Sie schlagen in Ihrem Antrag vor, die bewährte Finanzierungsstruktur der UPD umzubauen. Das überzeugt mich, ehrlich gesagt, nicht. Ihnen schwebt doch nichts anderes vor als eine gesetzlich verordnete Zwangsfinanzierung durch die Krankenkassen. Wie Sie das schaffen wollen, dazu steht in Ihrem Antrag allerdings keine Silbe. Private Krankenversicherungen können Sie nämlich nicht einfach zur Gewährung einer entsprechenden Regelleistung zwingen.

Sie begründen das alles mit Konfliktpotenzial, mit möglicher Beeinflussung, mit angeblich fehlender Neutralität. Ich sage Ihnen: Die Behauptung allein ist zu wenig. Schon heute ist es den Kassen gesetzlich verboten, die Beratung der UPD inhaltlich oder dem Umfang nach zu beeinflussen. Mir liegen keine Anhaltspunkte dafür vor, dass sich die Krankenkassen in die Beratungstätigkeit der UPD inhaltlich einmischen würden. Ebenso wenig gibt es übrigens belastbare Hinweise darauf, dass sie ihren Finanzierungsaufgaben nicht nachkämen. Bevor ich bereit bin, die organisatorische Konstruktion der UPD anzutasten, erwarte ich von Ihnen mehr als bloße Behauptungen und Mutmaßungen, ganz besonders dann, wenn ein Verstoß gegen ein Gesetz im Raum steht.

Wir haben vor drei Jahren das Modell zur Regel gemacht und stehen selbstverständlich weiterhin unabdingbar hinter der Unabhängigen Patientenberatung.
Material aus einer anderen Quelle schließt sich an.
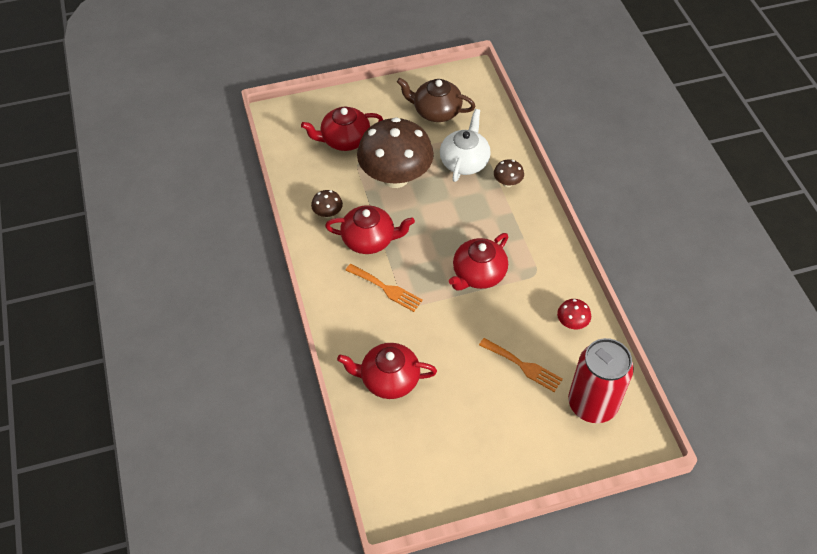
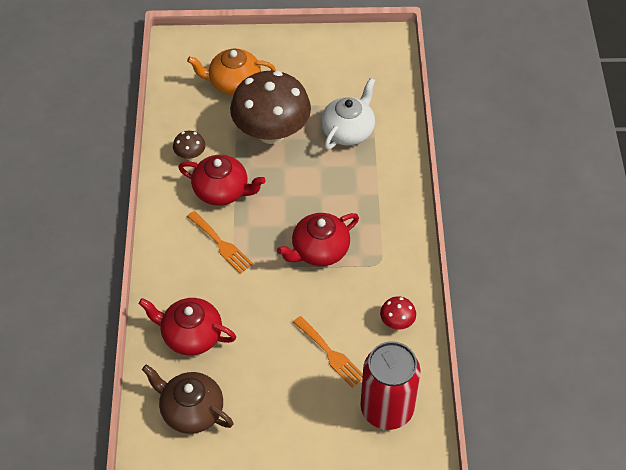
camera: 15 degrees right, 0 degrees up
red teapot [301,107,383,151] -> orange teapot [187,49,276,95]
brown teapot [397,78,475,122] -> brown teapot moved to [142,364,233,434]
brown mushroom [494,159,524,187] -> none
Ein weiterer Garant für die Unabhängigkeit der UPD ist der Patienten- und Pflegebeauftragte der Bundesregierung, Karl-Josef Laumann.

Die Patientenberatung ist aber auch ein lernendes System. Dazu gehört, das System auch lernen zu lassen und nicht voreilig und unüberlegt daran herumzubasteln.

(Beifall bei der CDU/CSU)

Meine sehr verehrten Damen und Herren, wir haben – damit möchte ich auch schließen – in den letzten Jahren viel für die Patienten erreicht. Wo es sinnvoll ist, sind wir auch immer für Gespräche offen.

Ein gesunder Mensch hat viele Wünsche, ein kranker nur einen Wunsch. Ich wünsche Ihnen und uns allen, dass wir viele Wünsche haben. Aber deswegen ist der Deutsche Bundestag noch lange kein Wunschkonzert.

Vielen Dank.

(Beifall bei der CDU/CSU – Maria Klein-Schmeink [BÜNDNIS 90/DIE GRÜNEN]: Oh!)